Records from a collection:
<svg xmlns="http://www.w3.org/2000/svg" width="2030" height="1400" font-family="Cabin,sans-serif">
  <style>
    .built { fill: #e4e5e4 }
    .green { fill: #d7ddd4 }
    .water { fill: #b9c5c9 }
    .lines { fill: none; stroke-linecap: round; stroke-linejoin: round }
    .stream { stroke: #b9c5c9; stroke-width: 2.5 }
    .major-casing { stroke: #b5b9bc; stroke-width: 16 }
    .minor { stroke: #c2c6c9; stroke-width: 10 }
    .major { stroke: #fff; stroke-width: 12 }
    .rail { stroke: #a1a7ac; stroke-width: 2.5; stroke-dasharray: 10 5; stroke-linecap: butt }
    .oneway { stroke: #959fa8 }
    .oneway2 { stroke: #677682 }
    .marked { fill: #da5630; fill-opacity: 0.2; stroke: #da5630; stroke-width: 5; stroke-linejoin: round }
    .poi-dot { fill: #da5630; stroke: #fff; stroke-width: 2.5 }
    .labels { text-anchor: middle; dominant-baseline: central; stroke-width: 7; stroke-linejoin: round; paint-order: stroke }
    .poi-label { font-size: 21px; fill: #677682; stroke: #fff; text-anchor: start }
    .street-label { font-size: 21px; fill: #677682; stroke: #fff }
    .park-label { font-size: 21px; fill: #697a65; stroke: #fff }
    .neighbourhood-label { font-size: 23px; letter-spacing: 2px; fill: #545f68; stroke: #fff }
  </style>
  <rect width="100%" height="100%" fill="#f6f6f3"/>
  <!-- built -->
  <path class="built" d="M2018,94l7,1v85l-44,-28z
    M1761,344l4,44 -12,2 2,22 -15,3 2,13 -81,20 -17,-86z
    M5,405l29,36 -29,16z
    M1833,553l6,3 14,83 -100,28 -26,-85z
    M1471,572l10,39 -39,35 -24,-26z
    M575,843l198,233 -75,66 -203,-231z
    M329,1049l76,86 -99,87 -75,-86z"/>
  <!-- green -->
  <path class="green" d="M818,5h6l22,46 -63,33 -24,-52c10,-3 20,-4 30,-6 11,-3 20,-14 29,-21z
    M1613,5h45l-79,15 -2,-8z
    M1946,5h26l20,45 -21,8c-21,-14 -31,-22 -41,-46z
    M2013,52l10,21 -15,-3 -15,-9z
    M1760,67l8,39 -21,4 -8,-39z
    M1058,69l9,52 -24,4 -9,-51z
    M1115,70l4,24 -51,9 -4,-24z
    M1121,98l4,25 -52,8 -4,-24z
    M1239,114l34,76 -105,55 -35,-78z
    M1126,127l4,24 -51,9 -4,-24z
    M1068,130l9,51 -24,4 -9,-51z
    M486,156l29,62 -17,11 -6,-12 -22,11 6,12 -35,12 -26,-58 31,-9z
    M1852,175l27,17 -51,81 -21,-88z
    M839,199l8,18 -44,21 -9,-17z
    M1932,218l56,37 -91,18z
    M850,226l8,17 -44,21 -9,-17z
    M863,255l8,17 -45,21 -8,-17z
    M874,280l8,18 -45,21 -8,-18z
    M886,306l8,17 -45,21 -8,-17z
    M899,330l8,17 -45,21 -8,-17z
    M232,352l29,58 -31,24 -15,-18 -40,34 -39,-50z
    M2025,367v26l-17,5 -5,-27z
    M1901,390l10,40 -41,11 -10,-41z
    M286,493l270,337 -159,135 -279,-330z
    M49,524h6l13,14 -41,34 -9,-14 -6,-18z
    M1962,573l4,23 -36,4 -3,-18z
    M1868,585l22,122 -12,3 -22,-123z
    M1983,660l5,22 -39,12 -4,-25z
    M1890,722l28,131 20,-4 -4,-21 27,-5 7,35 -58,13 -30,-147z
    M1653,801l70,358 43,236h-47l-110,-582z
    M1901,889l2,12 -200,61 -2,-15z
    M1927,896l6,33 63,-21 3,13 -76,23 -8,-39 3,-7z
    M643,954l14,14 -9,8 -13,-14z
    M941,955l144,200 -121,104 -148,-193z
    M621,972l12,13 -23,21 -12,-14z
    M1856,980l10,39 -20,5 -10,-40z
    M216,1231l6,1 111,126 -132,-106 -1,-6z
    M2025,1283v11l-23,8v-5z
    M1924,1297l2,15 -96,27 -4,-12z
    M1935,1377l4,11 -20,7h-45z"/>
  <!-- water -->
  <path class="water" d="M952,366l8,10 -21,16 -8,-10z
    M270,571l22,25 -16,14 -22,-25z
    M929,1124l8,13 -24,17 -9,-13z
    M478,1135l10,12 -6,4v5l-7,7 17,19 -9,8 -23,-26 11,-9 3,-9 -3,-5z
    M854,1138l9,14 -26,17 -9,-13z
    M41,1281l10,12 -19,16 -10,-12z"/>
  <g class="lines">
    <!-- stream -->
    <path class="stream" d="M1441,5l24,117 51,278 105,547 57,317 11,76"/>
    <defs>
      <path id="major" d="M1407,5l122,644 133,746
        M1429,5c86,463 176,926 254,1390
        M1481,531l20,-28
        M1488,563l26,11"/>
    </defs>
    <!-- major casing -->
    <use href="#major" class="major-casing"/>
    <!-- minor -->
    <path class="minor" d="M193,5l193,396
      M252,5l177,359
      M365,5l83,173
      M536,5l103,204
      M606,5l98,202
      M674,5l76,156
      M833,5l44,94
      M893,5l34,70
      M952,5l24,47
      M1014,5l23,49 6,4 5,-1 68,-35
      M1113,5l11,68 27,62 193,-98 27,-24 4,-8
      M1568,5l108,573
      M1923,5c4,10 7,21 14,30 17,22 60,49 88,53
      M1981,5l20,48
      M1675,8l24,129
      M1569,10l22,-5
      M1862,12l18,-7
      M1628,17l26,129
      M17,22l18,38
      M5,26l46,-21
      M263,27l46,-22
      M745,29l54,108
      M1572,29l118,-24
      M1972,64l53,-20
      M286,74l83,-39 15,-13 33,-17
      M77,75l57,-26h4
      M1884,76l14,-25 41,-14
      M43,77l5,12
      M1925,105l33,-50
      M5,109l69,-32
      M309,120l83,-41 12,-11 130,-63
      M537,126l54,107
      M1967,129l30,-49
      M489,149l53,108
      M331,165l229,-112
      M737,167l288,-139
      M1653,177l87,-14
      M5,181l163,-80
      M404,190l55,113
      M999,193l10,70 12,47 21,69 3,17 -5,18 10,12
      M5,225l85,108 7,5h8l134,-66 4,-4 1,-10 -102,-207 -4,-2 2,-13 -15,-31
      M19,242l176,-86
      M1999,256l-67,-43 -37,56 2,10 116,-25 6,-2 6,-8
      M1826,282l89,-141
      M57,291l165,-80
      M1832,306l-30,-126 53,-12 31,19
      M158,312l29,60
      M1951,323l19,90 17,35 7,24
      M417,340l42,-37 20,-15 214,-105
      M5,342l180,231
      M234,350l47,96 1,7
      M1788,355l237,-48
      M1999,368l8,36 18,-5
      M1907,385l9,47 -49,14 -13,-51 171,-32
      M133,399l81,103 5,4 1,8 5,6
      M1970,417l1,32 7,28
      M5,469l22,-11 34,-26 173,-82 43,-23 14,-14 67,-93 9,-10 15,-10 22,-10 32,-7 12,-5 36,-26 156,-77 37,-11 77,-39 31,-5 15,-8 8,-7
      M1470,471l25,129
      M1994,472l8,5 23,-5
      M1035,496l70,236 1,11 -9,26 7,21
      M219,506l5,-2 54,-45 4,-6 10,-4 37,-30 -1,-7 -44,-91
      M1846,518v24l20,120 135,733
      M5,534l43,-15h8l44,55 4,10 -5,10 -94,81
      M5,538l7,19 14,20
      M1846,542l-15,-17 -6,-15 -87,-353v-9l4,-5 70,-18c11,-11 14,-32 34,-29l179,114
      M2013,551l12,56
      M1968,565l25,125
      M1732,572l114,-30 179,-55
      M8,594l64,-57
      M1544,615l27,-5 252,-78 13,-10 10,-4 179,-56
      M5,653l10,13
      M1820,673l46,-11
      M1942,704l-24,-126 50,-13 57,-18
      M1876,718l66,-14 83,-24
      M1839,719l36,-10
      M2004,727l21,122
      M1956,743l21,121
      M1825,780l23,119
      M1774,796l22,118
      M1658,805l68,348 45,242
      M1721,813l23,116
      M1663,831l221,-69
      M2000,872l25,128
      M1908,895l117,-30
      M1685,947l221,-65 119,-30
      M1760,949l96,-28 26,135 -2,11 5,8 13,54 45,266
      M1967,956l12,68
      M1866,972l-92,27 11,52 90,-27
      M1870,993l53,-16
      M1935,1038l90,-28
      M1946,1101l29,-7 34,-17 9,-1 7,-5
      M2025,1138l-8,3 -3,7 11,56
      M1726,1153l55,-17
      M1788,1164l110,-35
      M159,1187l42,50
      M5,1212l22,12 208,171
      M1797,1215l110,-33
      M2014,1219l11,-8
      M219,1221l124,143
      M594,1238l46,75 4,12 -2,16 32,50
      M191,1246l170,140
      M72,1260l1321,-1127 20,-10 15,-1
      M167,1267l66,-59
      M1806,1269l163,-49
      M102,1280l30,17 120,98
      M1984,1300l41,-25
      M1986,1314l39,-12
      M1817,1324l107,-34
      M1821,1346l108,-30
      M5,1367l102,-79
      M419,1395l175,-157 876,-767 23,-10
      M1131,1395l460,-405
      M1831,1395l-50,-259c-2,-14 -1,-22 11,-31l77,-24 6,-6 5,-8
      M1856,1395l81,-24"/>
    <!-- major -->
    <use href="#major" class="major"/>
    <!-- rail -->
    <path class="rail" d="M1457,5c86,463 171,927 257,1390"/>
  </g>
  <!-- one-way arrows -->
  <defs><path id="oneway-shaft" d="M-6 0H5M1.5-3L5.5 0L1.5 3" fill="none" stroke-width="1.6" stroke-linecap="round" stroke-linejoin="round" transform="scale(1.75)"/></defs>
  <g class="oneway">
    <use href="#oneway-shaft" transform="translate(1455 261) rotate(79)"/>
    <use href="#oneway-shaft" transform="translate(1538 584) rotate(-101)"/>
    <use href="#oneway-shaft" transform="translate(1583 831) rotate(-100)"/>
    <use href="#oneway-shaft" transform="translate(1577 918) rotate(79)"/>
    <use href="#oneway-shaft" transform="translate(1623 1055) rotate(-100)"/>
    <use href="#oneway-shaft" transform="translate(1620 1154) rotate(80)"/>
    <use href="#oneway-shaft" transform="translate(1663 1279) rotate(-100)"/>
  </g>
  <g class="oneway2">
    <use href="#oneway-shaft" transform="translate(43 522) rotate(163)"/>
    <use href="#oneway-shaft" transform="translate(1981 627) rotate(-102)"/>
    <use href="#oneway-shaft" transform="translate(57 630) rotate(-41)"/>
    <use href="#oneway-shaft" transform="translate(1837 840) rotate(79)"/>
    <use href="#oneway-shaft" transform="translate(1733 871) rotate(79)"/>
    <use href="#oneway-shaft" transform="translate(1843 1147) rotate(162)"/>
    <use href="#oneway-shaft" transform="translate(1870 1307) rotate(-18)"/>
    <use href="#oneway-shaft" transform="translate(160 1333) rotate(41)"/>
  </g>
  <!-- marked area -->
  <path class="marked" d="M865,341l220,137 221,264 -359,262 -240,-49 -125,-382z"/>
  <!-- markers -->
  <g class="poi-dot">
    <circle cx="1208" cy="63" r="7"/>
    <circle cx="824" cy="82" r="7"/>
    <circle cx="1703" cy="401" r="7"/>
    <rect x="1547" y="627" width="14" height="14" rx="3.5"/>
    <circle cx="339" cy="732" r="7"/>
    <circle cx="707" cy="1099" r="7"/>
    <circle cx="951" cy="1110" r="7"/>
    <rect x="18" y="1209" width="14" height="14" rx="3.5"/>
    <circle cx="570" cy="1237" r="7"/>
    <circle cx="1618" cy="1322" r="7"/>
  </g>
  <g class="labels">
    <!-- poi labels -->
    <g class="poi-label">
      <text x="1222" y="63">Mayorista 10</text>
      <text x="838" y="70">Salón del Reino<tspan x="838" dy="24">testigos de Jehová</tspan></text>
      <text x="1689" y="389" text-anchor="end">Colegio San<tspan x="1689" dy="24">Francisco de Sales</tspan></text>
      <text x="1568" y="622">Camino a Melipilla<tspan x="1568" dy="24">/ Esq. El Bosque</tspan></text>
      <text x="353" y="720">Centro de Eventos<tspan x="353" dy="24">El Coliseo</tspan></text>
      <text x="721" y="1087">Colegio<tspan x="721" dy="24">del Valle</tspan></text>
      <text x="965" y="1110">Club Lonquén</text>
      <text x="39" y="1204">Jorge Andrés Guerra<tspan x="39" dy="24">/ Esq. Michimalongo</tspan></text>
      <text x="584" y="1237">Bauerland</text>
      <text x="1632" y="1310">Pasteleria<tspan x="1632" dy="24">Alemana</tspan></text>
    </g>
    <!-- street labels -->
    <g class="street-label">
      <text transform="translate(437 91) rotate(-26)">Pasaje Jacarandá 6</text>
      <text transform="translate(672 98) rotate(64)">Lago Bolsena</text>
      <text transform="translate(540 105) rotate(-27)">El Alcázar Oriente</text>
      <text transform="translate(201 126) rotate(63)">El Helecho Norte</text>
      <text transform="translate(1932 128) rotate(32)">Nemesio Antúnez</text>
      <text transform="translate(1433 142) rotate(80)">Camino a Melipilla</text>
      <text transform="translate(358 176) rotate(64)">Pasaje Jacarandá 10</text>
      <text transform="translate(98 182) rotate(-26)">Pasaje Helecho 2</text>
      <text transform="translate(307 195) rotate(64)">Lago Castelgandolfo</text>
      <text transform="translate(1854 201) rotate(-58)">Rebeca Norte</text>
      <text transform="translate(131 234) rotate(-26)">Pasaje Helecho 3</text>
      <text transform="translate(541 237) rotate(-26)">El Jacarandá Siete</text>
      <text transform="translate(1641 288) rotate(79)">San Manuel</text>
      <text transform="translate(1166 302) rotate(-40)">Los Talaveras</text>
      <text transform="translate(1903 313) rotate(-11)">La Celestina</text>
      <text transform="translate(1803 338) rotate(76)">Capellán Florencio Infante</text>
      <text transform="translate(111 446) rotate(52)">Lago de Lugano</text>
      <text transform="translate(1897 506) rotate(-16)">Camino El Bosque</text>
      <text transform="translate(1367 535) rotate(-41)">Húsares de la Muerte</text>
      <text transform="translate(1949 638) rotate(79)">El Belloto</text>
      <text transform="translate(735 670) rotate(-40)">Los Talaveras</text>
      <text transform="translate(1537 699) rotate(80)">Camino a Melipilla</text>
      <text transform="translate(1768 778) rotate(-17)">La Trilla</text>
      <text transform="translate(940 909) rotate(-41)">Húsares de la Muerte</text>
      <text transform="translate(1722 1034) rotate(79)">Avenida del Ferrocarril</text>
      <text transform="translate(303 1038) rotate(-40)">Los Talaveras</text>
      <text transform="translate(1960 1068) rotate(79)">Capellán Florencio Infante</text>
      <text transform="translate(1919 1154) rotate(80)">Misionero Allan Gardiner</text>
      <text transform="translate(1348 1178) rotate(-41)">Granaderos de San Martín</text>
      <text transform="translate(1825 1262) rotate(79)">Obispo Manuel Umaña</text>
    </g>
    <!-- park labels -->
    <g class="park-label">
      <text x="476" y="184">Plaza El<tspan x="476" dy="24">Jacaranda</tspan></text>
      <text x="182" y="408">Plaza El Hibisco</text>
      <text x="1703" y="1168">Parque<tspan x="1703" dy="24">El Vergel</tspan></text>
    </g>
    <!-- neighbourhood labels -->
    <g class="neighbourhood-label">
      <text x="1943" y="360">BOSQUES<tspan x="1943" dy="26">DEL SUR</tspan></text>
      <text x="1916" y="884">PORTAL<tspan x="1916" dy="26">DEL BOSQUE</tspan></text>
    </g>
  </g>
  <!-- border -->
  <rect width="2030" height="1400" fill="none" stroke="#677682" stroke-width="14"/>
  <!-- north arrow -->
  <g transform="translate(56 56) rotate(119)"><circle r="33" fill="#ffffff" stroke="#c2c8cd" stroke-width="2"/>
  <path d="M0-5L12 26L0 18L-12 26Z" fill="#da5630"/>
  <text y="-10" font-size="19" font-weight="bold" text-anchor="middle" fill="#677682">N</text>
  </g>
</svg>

### Exercise details
In the data above, start at the line that has "M5,538l7,19 14,20", stop after the line that has "M1544,615l27,-5 252,-78 13,-10", and print every line in between exactly as it stands.

### Task answer
      M5,538l7,19 14,20
      M1846,542l-15,-17 -6,-15 -87,-353v-9l4,-5 70,-18c11,-11 14,-32 34,-29l179,114
      M2013,551l12,56
      M1968,565l25,125
      M1732,572l114,-30 179,-55
      M8,594l64,-57
      M1544,615l27,-5 252,-78 13,-10 10,-4 179,-56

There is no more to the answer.